Sampai di Haneda, Naruto diantar untuk pergi ke ruang tunggu naratama yang ada di bandara. 

Asistennya tiba-tiba mengimbau, bahwa bandara hari ini ramai dipadati oleh anak-anak SMA dari sekolah tertentu yang sedang mengikuti studi tur, dibarengi menyambut kepulangan atlet Jepang yang baru saja selesai berkompetisi dari luar negeri. Naruto mulai menyesal, karena dia mengambil jadwal penerbangan yang salah.

Akan membelok untuk memeriksa tiket, Naruto melihat seorang yang dikenalnya baik. 

Dia baru berpisah beberapa jam yang lalu dengan orang itu. Naruto kemudian melirik jam tangannya. Penerbangannya satu jam lagi. Kalau dia mengejar seorang yang semakin menjauh itu, mungkin terkejar, dan semoga orang-orang yang berkerumunan tidak membuatnya kesulitan.

"Pak, Anda mau ke mana?"

"Aku melihat temanku," asistennya mencari siapa saja yang menyabotase perhatian pria itu. Tapi di depan mereka hanya dipenuhi oleh gerombolan anak SMA yang bahkan tawa mereka cukup berisik dan nyaring. "Kamu tunggu sini, aku akan segera kembali."

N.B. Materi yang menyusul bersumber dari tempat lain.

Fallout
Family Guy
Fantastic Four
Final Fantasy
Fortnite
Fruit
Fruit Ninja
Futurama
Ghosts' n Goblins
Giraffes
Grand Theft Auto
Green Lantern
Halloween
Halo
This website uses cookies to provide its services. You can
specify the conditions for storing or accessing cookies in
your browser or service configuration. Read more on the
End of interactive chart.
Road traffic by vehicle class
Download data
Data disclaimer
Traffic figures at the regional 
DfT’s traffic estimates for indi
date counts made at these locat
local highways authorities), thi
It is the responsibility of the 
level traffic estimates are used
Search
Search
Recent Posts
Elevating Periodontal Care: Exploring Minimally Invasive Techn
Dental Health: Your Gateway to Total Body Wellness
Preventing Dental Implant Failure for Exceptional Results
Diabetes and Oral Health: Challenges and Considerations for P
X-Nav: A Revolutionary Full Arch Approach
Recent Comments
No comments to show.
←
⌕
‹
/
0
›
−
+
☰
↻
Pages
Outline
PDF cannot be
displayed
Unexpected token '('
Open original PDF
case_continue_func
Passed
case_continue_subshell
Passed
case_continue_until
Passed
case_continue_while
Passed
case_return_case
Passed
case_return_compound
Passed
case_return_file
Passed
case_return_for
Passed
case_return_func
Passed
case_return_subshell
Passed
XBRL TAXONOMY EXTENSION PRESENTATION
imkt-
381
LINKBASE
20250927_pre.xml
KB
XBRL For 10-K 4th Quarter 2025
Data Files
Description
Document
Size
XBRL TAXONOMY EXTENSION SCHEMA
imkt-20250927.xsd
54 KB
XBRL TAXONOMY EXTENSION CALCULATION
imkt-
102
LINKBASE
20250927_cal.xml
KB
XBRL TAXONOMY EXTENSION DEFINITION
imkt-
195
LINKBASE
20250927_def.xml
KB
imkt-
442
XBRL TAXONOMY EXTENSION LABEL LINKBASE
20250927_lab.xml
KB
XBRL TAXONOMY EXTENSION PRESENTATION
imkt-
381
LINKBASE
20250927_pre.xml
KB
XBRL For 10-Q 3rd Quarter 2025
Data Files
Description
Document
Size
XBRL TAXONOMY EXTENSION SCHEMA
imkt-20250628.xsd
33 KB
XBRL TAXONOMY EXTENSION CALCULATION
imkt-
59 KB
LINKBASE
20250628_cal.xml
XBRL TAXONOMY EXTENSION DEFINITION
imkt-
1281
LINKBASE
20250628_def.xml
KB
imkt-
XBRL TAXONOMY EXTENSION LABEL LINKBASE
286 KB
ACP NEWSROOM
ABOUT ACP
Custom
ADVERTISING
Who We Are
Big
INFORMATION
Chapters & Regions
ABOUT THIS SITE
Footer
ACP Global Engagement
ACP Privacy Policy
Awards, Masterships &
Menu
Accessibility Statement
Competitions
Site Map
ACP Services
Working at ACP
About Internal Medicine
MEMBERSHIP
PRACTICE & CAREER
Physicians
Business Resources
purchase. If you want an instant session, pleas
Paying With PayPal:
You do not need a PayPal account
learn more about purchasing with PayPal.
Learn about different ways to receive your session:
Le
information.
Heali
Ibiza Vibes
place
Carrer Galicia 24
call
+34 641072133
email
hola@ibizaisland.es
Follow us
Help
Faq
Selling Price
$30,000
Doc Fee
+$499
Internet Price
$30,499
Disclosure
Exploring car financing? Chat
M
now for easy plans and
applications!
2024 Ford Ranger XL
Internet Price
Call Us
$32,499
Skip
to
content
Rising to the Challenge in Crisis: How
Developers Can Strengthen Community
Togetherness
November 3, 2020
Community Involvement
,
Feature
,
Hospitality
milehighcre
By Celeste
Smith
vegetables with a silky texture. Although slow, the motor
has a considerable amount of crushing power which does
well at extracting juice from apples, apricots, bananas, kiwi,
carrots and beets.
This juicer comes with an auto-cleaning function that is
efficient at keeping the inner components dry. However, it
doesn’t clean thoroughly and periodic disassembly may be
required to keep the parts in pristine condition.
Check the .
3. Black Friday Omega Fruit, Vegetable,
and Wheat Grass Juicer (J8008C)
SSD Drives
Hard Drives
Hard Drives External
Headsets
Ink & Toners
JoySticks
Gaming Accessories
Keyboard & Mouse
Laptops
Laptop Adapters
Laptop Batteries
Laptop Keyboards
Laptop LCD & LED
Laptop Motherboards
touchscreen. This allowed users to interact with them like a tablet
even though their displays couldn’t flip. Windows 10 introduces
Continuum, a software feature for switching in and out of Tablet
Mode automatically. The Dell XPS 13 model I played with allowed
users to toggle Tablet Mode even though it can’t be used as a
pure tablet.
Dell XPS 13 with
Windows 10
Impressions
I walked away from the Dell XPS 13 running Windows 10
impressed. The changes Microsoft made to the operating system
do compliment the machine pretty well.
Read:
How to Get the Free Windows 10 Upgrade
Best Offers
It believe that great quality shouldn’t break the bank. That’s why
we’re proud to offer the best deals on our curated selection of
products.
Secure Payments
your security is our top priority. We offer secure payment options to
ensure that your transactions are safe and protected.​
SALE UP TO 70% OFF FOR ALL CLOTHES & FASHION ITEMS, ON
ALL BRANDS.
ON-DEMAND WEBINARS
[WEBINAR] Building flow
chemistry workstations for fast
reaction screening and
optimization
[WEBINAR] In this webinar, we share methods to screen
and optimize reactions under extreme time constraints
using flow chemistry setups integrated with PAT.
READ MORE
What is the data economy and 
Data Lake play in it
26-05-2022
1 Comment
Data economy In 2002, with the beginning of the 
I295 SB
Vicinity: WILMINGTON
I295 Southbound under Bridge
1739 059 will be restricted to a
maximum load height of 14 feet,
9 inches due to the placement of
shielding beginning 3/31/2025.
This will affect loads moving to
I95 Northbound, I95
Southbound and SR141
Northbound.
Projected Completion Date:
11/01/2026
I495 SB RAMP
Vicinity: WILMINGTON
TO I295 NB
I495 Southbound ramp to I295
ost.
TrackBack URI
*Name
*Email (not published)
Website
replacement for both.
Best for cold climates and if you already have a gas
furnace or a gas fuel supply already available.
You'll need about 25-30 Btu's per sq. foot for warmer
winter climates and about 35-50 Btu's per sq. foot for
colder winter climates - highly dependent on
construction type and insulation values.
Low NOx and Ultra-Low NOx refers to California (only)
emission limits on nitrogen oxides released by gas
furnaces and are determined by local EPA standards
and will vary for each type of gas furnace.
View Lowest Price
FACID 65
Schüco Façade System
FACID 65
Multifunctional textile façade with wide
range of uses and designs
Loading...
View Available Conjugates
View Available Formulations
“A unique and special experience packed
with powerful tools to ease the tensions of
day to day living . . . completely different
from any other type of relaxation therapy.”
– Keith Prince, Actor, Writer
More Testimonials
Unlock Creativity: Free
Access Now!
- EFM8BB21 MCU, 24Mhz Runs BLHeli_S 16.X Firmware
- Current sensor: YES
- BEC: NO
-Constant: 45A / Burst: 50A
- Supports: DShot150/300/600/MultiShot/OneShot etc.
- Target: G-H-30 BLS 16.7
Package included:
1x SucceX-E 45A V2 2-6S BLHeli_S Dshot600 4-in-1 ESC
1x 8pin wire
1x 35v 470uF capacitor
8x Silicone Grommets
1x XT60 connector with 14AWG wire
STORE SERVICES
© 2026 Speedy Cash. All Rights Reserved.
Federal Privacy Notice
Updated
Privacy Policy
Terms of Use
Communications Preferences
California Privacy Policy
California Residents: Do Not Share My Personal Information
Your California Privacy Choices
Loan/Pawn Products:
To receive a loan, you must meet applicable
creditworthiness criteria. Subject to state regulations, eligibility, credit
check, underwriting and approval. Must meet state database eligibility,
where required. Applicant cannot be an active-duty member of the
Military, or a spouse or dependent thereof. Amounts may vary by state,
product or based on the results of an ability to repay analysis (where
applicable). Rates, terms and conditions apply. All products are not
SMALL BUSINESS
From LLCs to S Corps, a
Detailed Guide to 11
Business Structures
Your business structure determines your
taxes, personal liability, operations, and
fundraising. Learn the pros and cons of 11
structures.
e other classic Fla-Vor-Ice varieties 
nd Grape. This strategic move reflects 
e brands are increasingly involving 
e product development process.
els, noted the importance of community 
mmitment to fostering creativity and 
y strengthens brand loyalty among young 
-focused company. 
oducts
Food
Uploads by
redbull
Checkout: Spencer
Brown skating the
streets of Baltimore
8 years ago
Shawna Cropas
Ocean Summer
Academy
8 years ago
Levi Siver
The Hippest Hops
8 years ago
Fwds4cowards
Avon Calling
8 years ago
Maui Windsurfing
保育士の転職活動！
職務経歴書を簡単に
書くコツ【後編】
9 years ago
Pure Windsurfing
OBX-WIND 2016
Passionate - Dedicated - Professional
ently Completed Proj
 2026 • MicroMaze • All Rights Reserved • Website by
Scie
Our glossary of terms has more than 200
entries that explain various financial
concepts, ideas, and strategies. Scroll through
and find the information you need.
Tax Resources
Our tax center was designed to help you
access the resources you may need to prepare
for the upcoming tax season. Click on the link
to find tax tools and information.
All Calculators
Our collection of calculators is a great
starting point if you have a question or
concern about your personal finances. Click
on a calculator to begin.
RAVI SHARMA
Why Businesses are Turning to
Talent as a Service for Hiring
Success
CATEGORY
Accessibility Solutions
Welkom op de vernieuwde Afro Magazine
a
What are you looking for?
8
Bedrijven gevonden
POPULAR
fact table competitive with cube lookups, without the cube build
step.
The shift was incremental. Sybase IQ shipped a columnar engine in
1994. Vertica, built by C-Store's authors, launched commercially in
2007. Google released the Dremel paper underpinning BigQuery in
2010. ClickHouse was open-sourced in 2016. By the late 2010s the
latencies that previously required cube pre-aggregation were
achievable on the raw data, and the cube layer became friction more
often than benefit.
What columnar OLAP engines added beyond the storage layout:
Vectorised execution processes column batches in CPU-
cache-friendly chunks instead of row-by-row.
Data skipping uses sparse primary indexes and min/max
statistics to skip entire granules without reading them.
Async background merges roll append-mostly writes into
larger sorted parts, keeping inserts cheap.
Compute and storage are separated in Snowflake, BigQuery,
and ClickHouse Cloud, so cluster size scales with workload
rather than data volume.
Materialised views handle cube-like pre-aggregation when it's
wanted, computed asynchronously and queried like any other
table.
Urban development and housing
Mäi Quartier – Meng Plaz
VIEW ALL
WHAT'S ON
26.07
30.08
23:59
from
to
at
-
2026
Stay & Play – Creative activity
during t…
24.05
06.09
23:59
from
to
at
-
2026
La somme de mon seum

"Pak! Saya mohon!" dia menoleh ke belakang, antrean membuatnya panik. Lalu segera setelah itu keluar lantas mengurungkan niatnya untuk memeriksakan identitas. Dia tidak bisa masuk saat ini, karena tugasnya berubah untuk mencari keberadaan pria itu yang tiba-tiba menghilang.

Si asisten mengejar atasannya, dan membelah di antara kerumunan orang sambil meminta maaf kepada mereka. Namun tak ditemukan di mana pun, Pak Uzumaki yang jarang sekali tiba-tiba menghilang hanya karena dia bertemu dengan seorang teman di bandara. "Di mana beliau?"

Masih kelimpungan, pria itu menghubungi dengan ponselnya, tetapi panggilan justru dialihkan. Dia menoleh ke bagian informasi, tapi masalahnya, dia tidak mungkin harus melaporkan bahwa dia kehilangan pria itu di bandara.

Si asisten pun akhirnya menunggu sambil terus menghubungi Pak Uzumaki yang membuatnya panik setengah mati. Tidak tertinggal untuk berlari kecil mengabsen seluruh orang-orang di sana.

Tidak lama dari itu, sorak dari para penggemar untuk atlet yang sampai di bandara membuatnya terdiam tak mampu lagi melawan. Dia menjadi sadar diri, tidak terlalu memiliki tubuh setinggi dan sekekar Pak Uzumaki, bagaimana bisa dia dengan rela mencari mati di antara penggemar di depannya. 

Si asisten itu kemudian berjalan minggir. Lebih baik mengalah daripada kehilangan nyawa di sini.